Some of these neighbors have gathered funds from their EBT cards to provide resources for the migrant men. “We have a very small budget and we’re burning through it,” the friend of the farm who has volunteered there for 12 years said. Using the donated funds, supporters of the farm arranged for the rental of three portable toilets, costing $400 per month, to accommodate the asylum seeker men’s needs. Since last week, the farm has been supporting at least 100 to 115 migrant men daily, a long-time friend of the farm said.
The building spans an entire lot, and is situated in the intersection of two historically Black and Latino neighborhoods. “The community was already under-resourced, was being displaced by hyper-gentrification,” Melissa Johnson, BAJI’s New York City organizer, who has been helping the men, told Documented.
Other immediate needs at the Stockton St. and Lewis Ave. shelter
Around 8 p.m. on Wednesday July 6, a hunger truck — a project of Muslims Giving Back — which BAMSA had coordinated with, arrived near the building’s location. Within five to 10 minutes of the truck’s arrival, about 60 migrant men were in line to receive food from the truck’s organizers.
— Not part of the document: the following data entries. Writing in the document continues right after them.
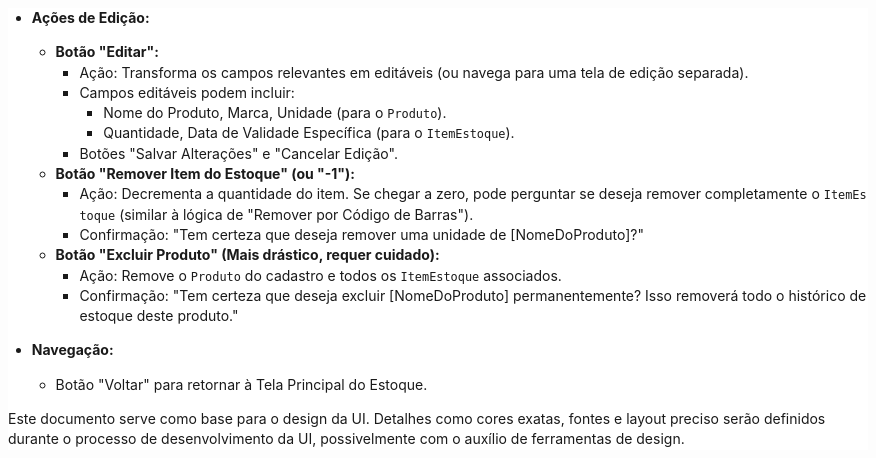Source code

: *   **Ações de Edição:**
    *   **Botão "Editar":**
        *   Ação: Transforma os campos relevantes em editáveis (ou navega para uma tela de edição separada).
        *   Campos editáveis podem incluir:
            *   Nome do Produto, Marca, Unidade (para o `Produto`).
            *   Quantidade, Data de Validade Específica (para o `ItemEstoque`).
        *   Botões "Salvar Alterações" e "Cancelar Edição".
    *   **Botão "Remover Item do Estoque" (ou "-1"):**
        *   Ação: Decrementa a quantidade do item. Se chegar a zero, pode perguntar se deseja remover completamente o `ItemEstoque` (similar à lógica de "Remover por Código de Barras").
        *   Confirmação: "Tem certeza que deseja remover uma unidade de [NomeDoProduto]?"
    *   **Botão "Excluir Produto" (Mais drástico, requer cuidado):**
        *   Ação: Remove o `Produto` do cadastro e todos os `ItemEstoque` associados.
        *   Confirmação: "Tem certeza que deseja excluir [NomeDoProduto] permanentemente? Isso removerá todo o histórico de estoque deste produto."

*   **Navegação:**
    *   Botão "Voltar" para retornar à Tela Principal do Estoque.

Este documento serve como base para o design da UI. Detalhes como cores exatas, fontes e layout preciso serão definidos durante o processo de desenvolvimento da UI, possivelmente com o auxílio de ferramentas de design.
They gave each person a plastic bag filled with cooked halal food, fruit, and a bottle of water.
The men are asking for identification cards, legal assistance, job opportunities, and SIM cards to make phone calls, they told Documented.
“A lot of men … have some cash, they want to do their stuff, they just need translation. They want either the [guidance] to plan for a place or or how to go about [the City] but they want to be more independent,” a long-time friend of the Bushwick City Farm, told Documented.
The need for translation services — Wolof, French, Arabic, Portuguese, Spanish and others — are immense at the building on Stockton. The men are mostly Spanish speakers from Central America and the rest are from countries across Africa, including Senegal, Mauritania, Sudan, Angola, Eritrea, Tunisia, Morocco, the Democratic Republic of the Congo, among others, Johnson told Documented.
One asylum seeker said he escaped domestic violence from his step father in Mauritania. An Eritrean asylum seeker has been in the U.S. for four months, with a hearing in New York City’s Immigration Court set for September 1. He traveled from Eritrea to Sudan, Egypt, then Ecuador. From Ecuador, he crossed through eight countries before getting into the U.S. through California. A Trilingual asylum seeker from Mauritania, in his mid thirties, speaks Arabic, French as well as Brazil and Portugal’s Portuguese dialects. He walked on foot for a period of days through some countries in Central America; cars in some; flew by air in others and then traveled by sea until he got to Mexico where he was imprisoned before he was finally able to seek asylum in the U.S.